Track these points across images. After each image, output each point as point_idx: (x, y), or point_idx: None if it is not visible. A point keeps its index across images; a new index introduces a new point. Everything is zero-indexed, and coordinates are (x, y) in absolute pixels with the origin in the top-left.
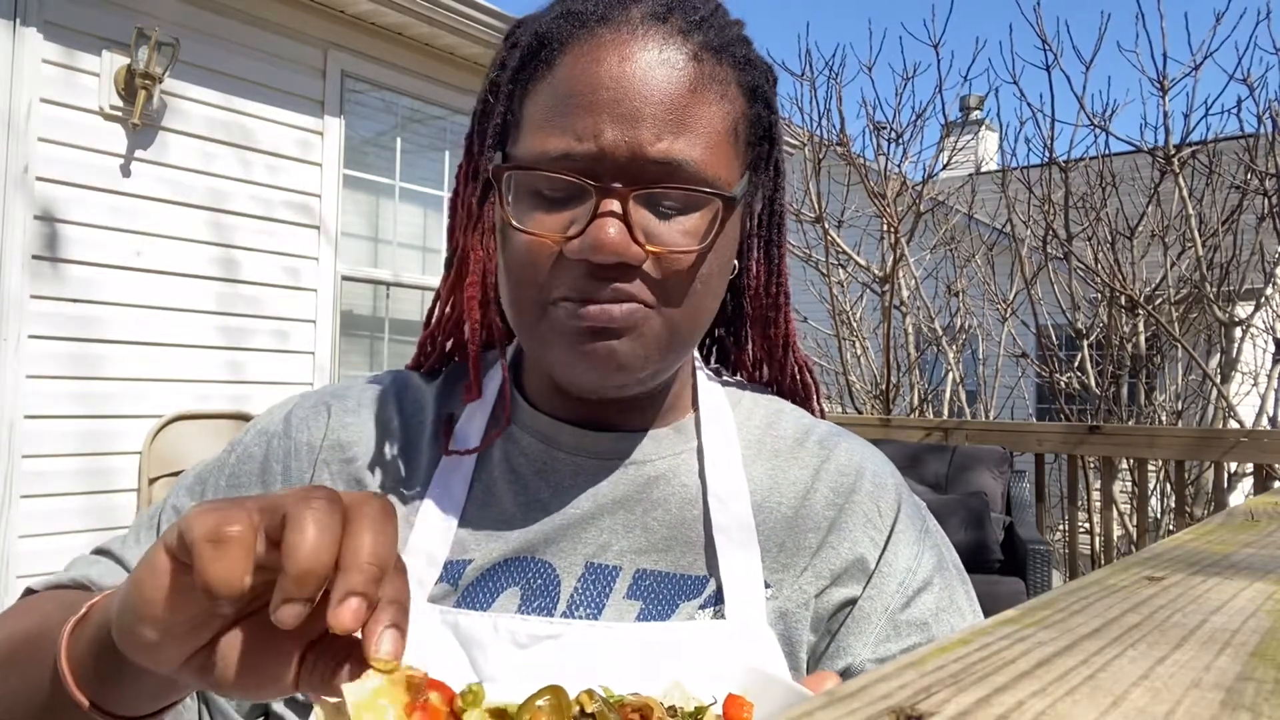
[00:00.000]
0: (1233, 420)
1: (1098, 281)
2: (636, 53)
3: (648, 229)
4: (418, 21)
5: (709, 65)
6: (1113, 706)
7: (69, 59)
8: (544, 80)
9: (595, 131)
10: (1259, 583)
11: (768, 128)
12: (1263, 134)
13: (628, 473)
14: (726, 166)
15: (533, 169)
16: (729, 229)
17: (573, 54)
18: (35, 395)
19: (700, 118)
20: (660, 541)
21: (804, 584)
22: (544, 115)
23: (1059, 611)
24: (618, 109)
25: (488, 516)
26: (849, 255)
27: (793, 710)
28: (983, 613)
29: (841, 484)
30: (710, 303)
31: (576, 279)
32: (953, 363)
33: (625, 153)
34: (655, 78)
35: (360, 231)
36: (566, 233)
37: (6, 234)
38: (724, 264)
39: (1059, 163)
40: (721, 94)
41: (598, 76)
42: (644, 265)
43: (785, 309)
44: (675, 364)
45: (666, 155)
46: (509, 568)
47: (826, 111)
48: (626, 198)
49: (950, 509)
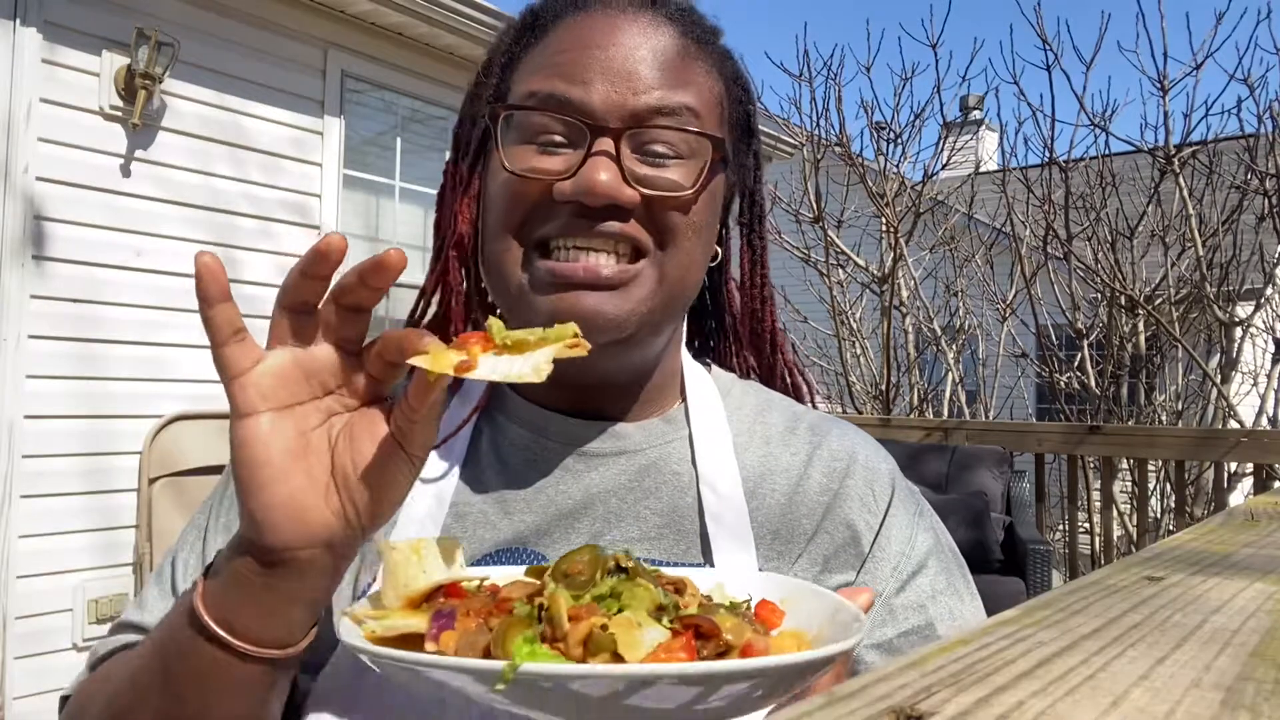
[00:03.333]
0: (1233, 420)
1: (1098, 281)
2: (626, 25)
3: (638, 173)
4: (418, 21)
5: (694, 46)
6: (1113, 706)
7: (69, 59)
8: (535, 48)
9: (585, 79)
10: (1259, 583)
11: (747, 117)
12: (1263, 134)
13: (619, 462)
14: (717, 127)
15: (527, 108)
16: (714, 188)
17: (564, 25)
18: (35, 395)
19: (692, 79)
20: (653, 530)
21: (799, 570)
22: (534, 70)
23: (1059, 611)
24: (610, 64)
25: (476, 505)
26: (848, 255)
27: (793, 710)
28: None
29: (834, 469)
30: (700, 256)
31: (567, 220)
32: (952, 363)
33: (617, 99)
34: (647, 43)
35: (360, 232)
36: (561, 174)
37: (6, 234)
38: (711, 222)
39: (1059, 163)
40: (707, 71)
41: (590, 38)
42: (635, 208)
43: (770, 305)
44: (664, 322)
45: (660, 102)
46: (500, 559)
47: (825, 112)
48: (619, 139)
49: (950, 509)
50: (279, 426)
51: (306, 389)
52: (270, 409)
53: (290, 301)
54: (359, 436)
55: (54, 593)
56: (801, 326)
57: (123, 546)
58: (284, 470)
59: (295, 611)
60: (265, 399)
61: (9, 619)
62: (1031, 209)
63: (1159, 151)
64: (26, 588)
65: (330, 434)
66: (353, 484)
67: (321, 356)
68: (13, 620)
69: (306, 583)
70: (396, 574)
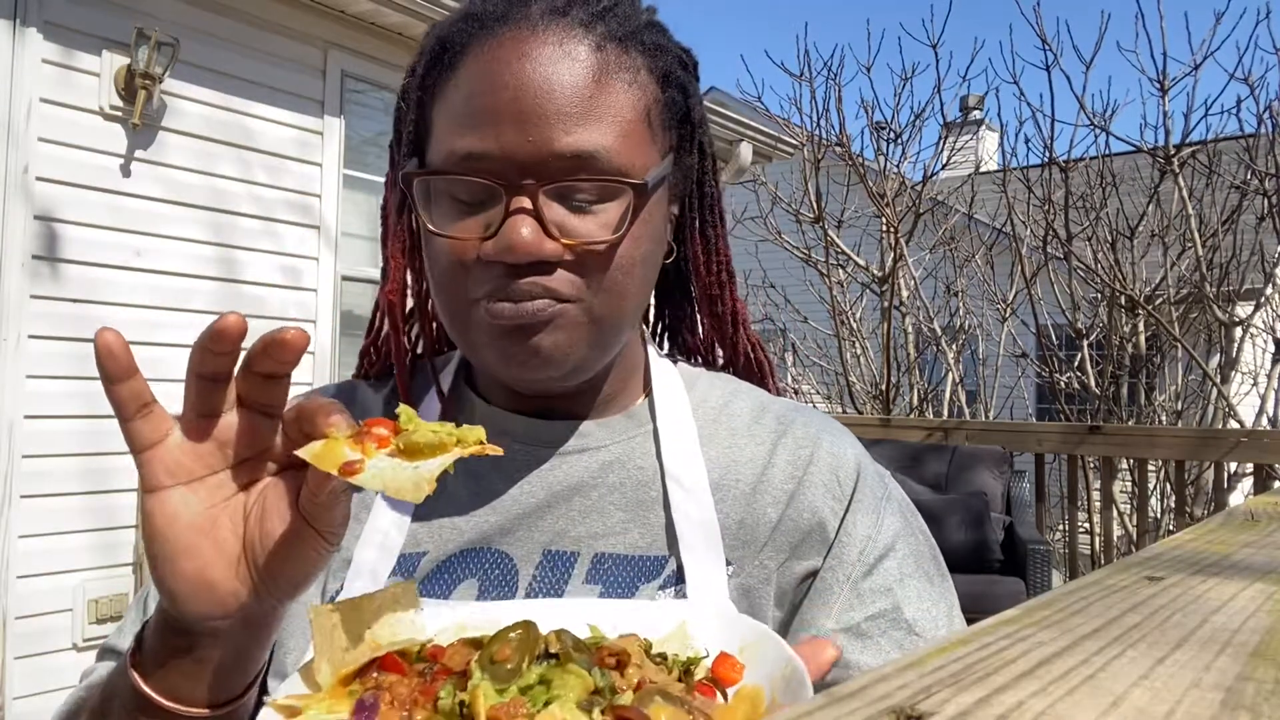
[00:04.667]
0: (1233, 420)
1: (1098, 281)
2: (535, 49)
3: (562, 223)
4: (418, 21)
5: (614, 54)
6: (1113, 706)
7: (69, 59)
8: (449, 84)
9: (497, 132)
10: (1259, 583)
11: (685, 111)
12: (1263, 134)
13: (581, 459)
14: (640, 153)
15: (441, 173)
16: (649, 215)
17: (474, 55)
18: (35, 395)
19: (608, 107)
20: (617, 525)
21: (765, 559)
22: (450, 118)
23: (1059, 611)
24: (519, 107)
25: (441, 510)
26: (848, 255)
27: (792, 711)
28: (983, 613)
29: (799, 456)
30: (635, 289)
31: (496, 279)
32: (952, 363)
33: (530, 150)
34: (557, 73)
35: (360, 231)
36: (483, 234)
37: (6, 234)
38: (649, 251)
39: (1059, 163)
40: (630, 81)
41: (499, 76)
42: (563, 259)
43: (730, 287)
44: (607, 352)
45: (574, 148)
46: (465, 559)
47: (825, 112)
48: (536, 194)
49: (950, 509)
50: (187, 501)
51: (220, 458)
52: (178, 483)
53: (199, 371)
54: (270, 510)
55: (54, 593)
56: (801, 326)
57: (123, 546)
58: (192, 545)
59: (225, 674)
60: (172, 474)
61: (9, 619)
62: (1031, 209)
63: (1159, 151)
64: (26, 588)
65: (246, 504)
66: (262, 558)
67: (237, 423)
68: (13, 620)
69: (230, 648)
70: (327, 644)
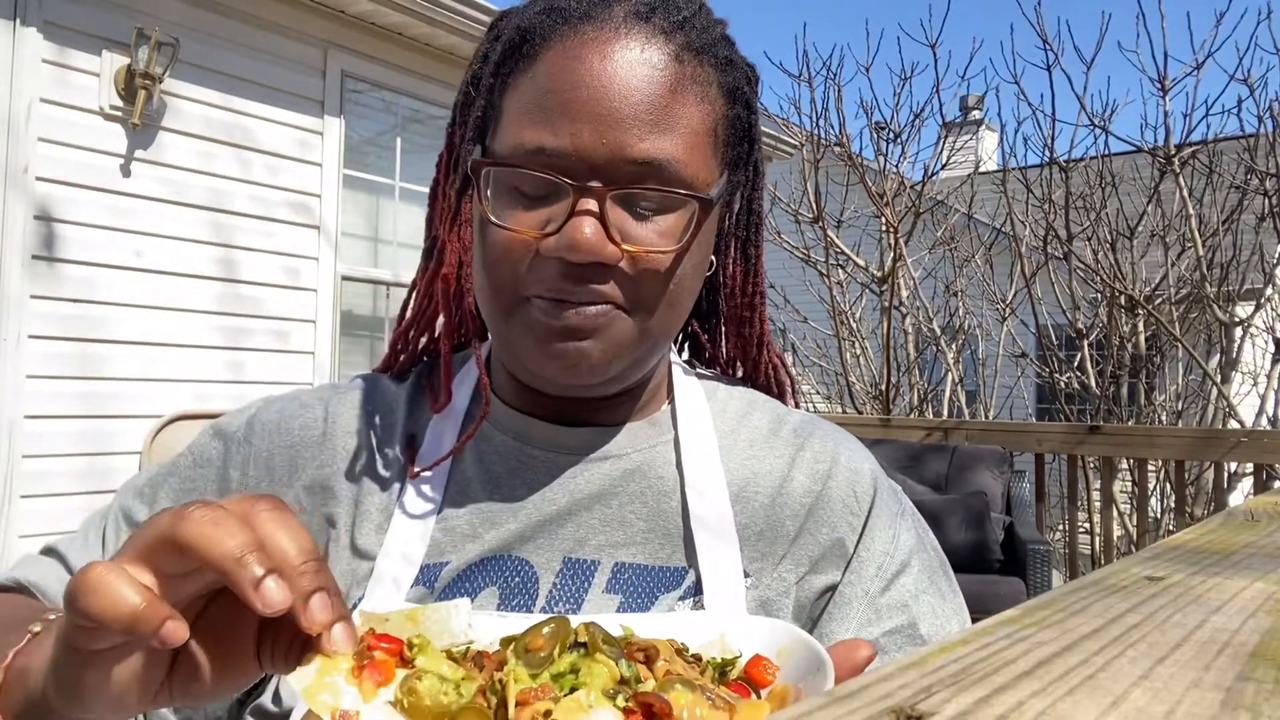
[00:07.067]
0: (1233, 420)
1: (1098, 281)
2: (617, 51)
3: (624, 228)
4: (418, 21)
5: (690, 66)
6: (1113, 706)
7: (69, 59)
8: (525, 75)
9: (573, 130)
10: (1259, 583)
11: (747, 128)
12: (1263, 134)
13: (603, 467)
14: (705, 167)
15: (510, 165)
16: (706, 229)
17: (554, 50)
18: (35, 395)
19: (680, 118)
20: (638, 534)
21: (784, 572)
22: (523, 110)
23: (1059, 611)
24: (597, 108)
25: (463, 517)
26: (848, 255)
27: (793, 710)
28: (983, 613)
29: (817, 470)
30: (685, 301)
31: (551, 277)
32: (952, 363)
33: (603, 152)
34: (636, 77)
35: (360, 231)
36: (543, 230)
37: (6, 234)
38: (699, 264)
39: (1059, 162)
40: (702, 95)
41: (578, 74)
42: (619, 264)
43: (761, 309)
44: (648, 363)
45: (645, 155)
46: (486, 567)
47: (825, 112)
48: (604, 197)
49: (950, 509)
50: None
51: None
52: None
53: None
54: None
55: None
56: (801, 326)
57: None
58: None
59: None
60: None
61: None
62: (1031, 209)
63: (1159, 151)
64: None
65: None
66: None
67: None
68: None
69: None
70: None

Directions for this task – Without copying any picture, write out the entries exactly.

Answer space –
Track these points across images. After each image, output each point as point_idx: (x, y), or point_idx: None if it is not visible. A point keeps its index across images; a new index introduces a new point. Everything is zero-indexed, and coordinates are (x, y) in absolute pixels with the origin in the top-left.
[00:00.000]
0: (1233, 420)
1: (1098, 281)
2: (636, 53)
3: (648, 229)
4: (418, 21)
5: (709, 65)
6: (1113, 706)
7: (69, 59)
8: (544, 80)
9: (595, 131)
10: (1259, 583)
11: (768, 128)
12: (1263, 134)
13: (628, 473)
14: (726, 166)
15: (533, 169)
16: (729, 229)
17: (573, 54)
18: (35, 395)
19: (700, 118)
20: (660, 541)
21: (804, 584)
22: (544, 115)
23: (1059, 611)
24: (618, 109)
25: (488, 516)
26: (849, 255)
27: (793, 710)
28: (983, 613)
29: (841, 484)
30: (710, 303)
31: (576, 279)
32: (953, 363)
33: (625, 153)
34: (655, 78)
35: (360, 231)
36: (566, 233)
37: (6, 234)
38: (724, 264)
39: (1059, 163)
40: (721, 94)
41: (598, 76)
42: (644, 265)
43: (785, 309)
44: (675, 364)
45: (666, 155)
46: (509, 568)
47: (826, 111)
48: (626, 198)
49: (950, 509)
[00:03.333]
0: (1233, 420)
1: (1098, 281)
2: (626, 25)
3: (638, 173)
4: (418, 21)
5: (694, 46)
6: (1113, 706)
7: (69, 59)
8: (535, 48)
9: (585, 79)
10: (1259, 583)
11: (747, 117)
12: (1263, 134)
13: (619, 462)
14: (717, 127)
15: (527, 108)
16: (714, 188)
17: (564, 25)
18: (35, 395)
19: (692, 79)
20: (653, 530)
21: (799, 570)
22: (534, 70)
23: (1059, 611)
24: (610, 64)
25: (476, 505)
26: (848, 255)
27: (793, 710)
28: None
29: (834, 469)
30: (700, 256)
31: (567, 220)
32: (952, 363)
33: (617, 99)
34: (647, 43)
35: (360, 232)
36: (561, 174)
37: (6, 234)
38: (711, 222)
39: (1059, 163)
40: (707, 71)
41: (590, 38)
42: (635, 208)
43: (770, 305)
44: (664, 322)
45: (660, 102)
46: (500, 559)
47: (825, 112)
48: (619, 139)
49: (950, 509)
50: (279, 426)
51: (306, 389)
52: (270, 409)
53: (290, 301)
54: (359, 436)
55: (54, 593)
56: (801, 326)
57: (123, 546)
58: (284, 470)
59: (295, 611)
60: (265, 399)
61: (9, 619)
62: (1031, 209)
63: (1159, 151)
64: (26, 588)
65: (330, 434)
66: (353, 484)
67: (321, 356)
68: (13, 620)
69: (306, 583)
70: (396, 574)
[00:04.667]
0: (1233, 420)
1: (1098, 281)
2: (535, 49)
3: (562, 223)
4: (418, 21)
5: (614, 54)
6: (1113, 706)
7: (69, 59)
8: (449, 84)
9: (497, 132)
10: (1259, 583)
11: (685, 111)
12: (1263, 134)
13: (581, 459)
14: (640, 153)
15: (441, 173)
16: (649, 215)
17: (474, 55)
18: (35, 395)
19: (608, 107)
20: (617, 525)
21: (765, 559)
22: (450, 118)
23: (1059, 611)
24: (519, 107)
25: (441, 510)
26: (848, 255)
27: (792, 711)
28: (983, 613)
29: (799, 456)
30: (635, 289)
31: (496, 279)
32: (952, 363)
33: (530, 150)
34: (557, 73)
35: (360, 231)
36: (483, 234)
37: (6, 234)
38: (649, 251)
39: (1059, 163)
40: (630, 81)
41: (499, 76)
42: (563, 259)
43: (730, 287)
44: (607, 352)
45: (574, 148)
46: (465, 559)
47: (825, 112)
48: (536, 194)
49: (950, 509)
50: (187, 501)
51: (220, 458)
52: (178, 483)
53: (199, 371)
54: (270, 510)
55: (54, 593)
56: (801, 326)
57: (123, 546)
58: (192, 545)
59: (225, 674)
60: (172, 474)
61: (9, 619)
62: (1031, 209)
63: (1159, 151)
64: (26, 588)
65: (246, 504)
66: (262, 558)
67: (237, 423)
68: (13, 620)
69: (230, 648)
70: (327, 644)
[00:07.067]
0: (1233, 420)
1: (1098, 281)
2: (617, 51)
3: (624, 228)
4: (418, 21)
5: (690, 66)
6: (1113, 706)
7: (69, 59)
8: (525, 75)
9: (573, 130)
10: (1259, 583)
11: (747, 128)
12: (1263, 134)
13: (603, 467)
14: (705, 167)
15: (510, 165)
16: (706, 229)
17: (554, 50)
18: (35, 395)
19: (680, 118)
20: (638, 534)
21: (784, 572)
22: (523, 110)
23: (1059, 611)
24: (597, 108)
25: (463, 517)
26: (848, 255)
27: (793, 710)
28: (983, 613)
29: (817, 470)
30: (685, 301)
31: (551, 277)
32: (952, 363)
33: (603, 152)
34: (636, 77)
35: (360, 231)
36: (543, 230)
37: (6, 234)
38: (699, 264)
39: (1059, 162)
40: (702, 95)
41: (578, 74)
42: (619, 264)
43: (761, 309)
44: (648, 363)
45: (645, 155)
46: (486, 567)
47: (825, 112)
48: (604, 197)
49: (950, 509)
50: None
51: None
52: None
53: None
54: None
55: None
56: (801, 326)
57: None
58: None
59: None
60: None
61: None
62: (1031, 209)
63: (1159, 151)
64: None
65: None
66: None
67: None
68: None
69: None
70: None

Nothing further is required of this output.